Dans une telle affaire, il n'y avait sans doute pas de bonne solution. On peut toutefois regretter que la Cour de cassation n'ait pas cherché, elle aussi, à faire oeuvre constructive. Son avocat général l'y incitait pourtant, faisant observer que la loi bioéthique actuellement en cours de discussion, ouvrait l'assistance médicale à la procréation aux couples de femmes, imposerait bientôt une double filiation maternelle des enfants. Par ailleurs, il peut sembler étrange que la jurisprudence soit plus sévère à l'égard de Mme X., parent biologique de son enfant, qu'à légard de la mère d'intention d'un enfant né à l'étranger par gestation pour autrui. Dans un arrêt du 4 octobre 2019, la Cour de cassation a en effet accepté, après bien des réticences, la  transcription de la filiation maternelle des jumelles Mennesson, se pliant à l'avis de la CEDH qui affirmait, en avril 2019, que les parents sont ceux qui apportent aux enfants "l’environnement dans lequel ils vivent et se développent et (...) qui ont la responsabilité de satisfaire à leurs besoins et d’assurer leur bien-être". Mme X. n'a pas droit à un traitement identique, alors même que le couple n'a eu recours à aucune technique de gestation illicite en droit français.

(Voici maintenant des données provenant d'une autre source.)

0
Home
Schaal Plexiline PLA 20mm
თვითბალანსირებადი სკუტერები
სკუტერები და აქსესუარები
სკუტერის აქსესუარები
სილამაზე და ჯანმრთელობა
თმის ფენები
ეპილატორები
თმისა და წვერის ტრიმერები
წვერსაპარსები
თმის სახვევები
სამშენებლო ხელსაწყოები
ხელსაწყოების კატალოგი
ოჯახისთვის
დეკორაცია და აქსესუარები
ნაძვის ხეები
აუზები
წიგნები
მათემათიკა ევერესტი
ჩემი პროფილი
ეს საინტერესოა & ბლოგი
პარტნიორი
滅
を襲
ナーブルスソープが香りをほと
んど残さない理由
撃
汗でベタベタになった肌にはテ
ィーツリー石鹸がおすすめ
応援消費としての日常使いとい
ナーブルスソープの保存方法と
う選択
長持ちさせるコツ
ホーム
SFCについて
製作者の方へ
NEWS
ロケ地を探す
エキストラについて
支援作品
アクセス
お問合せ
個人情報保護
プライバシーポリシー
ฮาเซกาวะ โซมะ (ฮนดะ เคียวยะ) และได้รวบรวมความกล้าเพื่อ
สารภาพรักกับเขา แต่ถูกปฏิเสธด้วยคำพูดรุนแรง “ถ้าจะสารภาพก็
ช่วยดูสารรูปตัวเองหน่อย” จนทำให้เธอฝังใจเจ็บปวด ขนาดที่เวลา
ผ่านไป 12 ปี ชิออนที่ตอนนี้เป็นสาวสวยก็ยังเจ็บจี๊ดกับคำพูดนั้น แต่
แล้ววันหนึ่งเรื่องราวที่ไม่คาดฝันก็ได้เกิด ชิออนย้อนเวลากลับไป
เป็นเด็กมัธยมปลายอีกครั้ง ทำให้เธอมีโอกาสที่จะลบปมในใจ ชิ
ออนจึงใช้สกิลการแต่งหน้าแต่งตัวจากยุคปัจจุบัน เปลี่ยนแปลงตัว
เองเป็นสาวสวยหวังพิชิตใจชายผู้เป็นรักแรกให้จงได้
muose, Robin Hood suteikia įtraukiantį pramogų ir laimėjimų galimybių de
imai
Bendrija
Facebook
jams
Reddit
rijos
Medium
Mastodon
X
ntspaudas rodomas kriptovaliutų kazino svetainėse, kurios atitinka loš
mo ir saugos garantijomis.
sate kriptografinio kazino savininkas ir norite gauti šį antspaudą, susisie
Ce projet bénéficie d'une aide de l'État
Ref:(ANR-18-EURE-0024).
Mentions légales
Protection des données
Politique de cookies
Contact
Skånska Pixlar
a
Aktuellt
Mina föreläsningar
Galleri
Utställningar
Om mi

Derrière cette rigueur se cache sans doute une volonté de susciter l'intervention du législateur, alors même que les débats sur les débats de la loi bioéthique ne sont pas clos. En renvoyant l'affaire à la cour d'appel de Toulouse, elle laisse le temps d'une évolution législative. Car le responsable de cette situation est le législateur qui ne s'est jamais réellement intéressé au statut des transgenres, laissant les juges élaborer un droit purement réactif, au fil des affaires qui se présentent à eux et des décisions de la CEDH.